When I turned on my computer. There was a message from a dear friend. She said, "The part of the Pentagon that was hit is where my partner, Sheila, was working. Judith pray she escaped." Sheila was one of the most peace loving women I've ever known. The previous weekend she had completed a Peace Garden in their backyard. Sad is too small of a word to use for the loss of her. All they found was her ring to identify her body. Her partner stayed at their house of sixteen years as long as she could, but is now living in Delaware. Too many memories also took her away from us.
All of us will never be the same. My son is still reliving the day when everything changed. Strong?
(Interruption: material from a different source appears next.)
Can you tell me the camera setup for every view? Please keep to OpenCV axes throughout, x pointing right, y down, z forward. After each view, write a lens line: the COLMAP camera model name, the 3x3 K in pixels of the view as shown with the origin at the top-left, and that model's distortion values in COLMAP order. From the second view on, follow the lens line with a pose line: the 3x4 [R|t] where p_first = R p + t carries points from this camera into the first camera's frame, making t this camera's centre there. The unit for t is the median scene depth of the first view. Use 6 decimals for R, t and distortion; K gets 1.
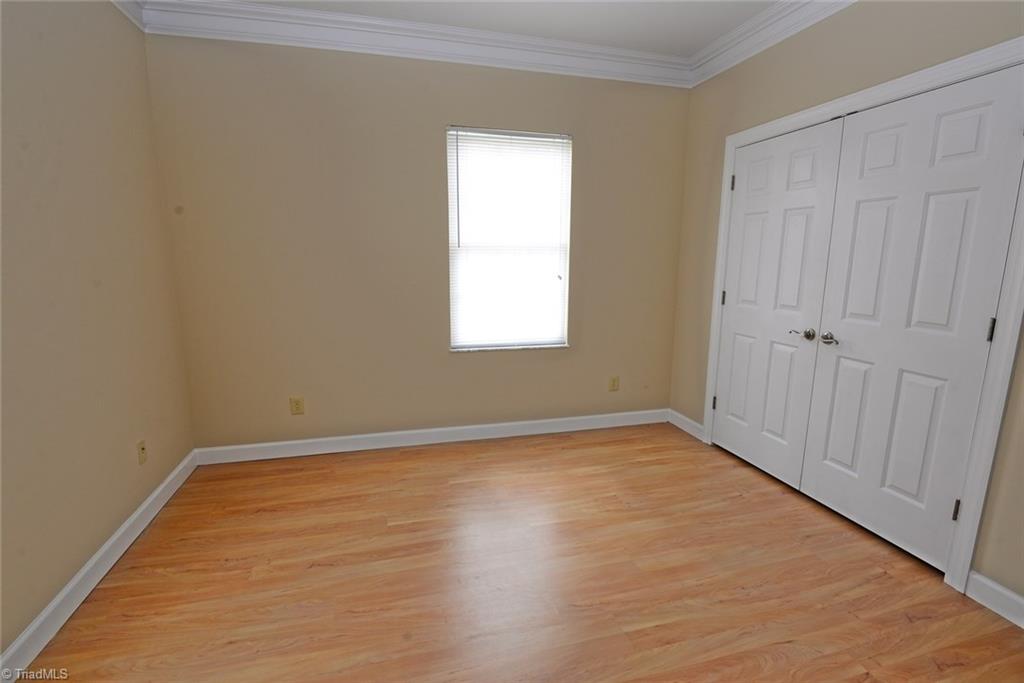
lens RADIAL K [[476.6, 0, 509.6], [0, 476.6, 340.6], [0, 0, 1]] dist [-0.012312, -0.001097]
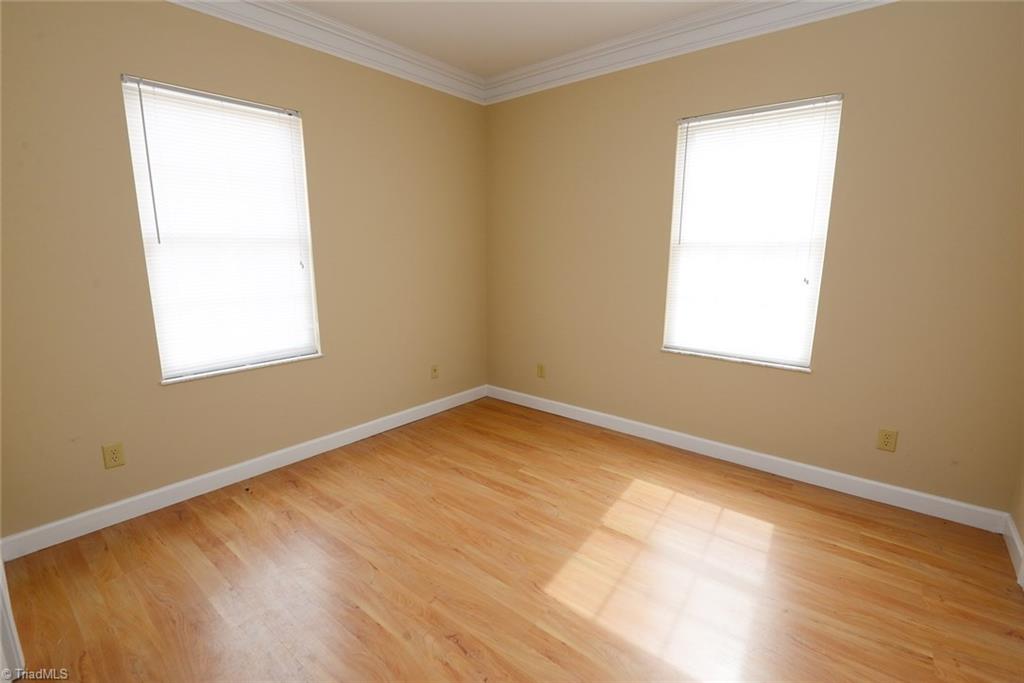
lens RADIAL K [[476.6, 0, 508.5], [0, 476.6, 341.4], [0, 0, 1]] dist [-0.012312, -0.001097]
pose [[0.569614, 0.151231, -0.807880, 0.524744], [-0.148279, 0.985707, 0.079971, -0.028667], [0.808427, 0.074239, 0.583896, 0.179444]]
Too short of a word also.

vankalen said...

brava beck. well said.

(tho i so dislike the nickname we've given one of our country's worst tragedies..."9-11". how could something so huge be reduced to something as trite and abbreviated as a bottle of juice? is it too much for society to simply speak the words, "events of september 11?" jeez. i blame the media, but ultimately, we're all guilty)

vankalen said...

brava beck. well said.

(tho i so dislike the nickname we've given one of our country's worst tragedies..."9-11". how could something so huge be reduced to something as trite and abbreviated as a bottle of juice? is it too much for society to simply speak the words, "events of september 11?" jeez. i blame the media, but ultimately, we're all guilty)

Anonymous said...

I was a first year could I talk to my students about the events of September 11th when I still can't even fathom it?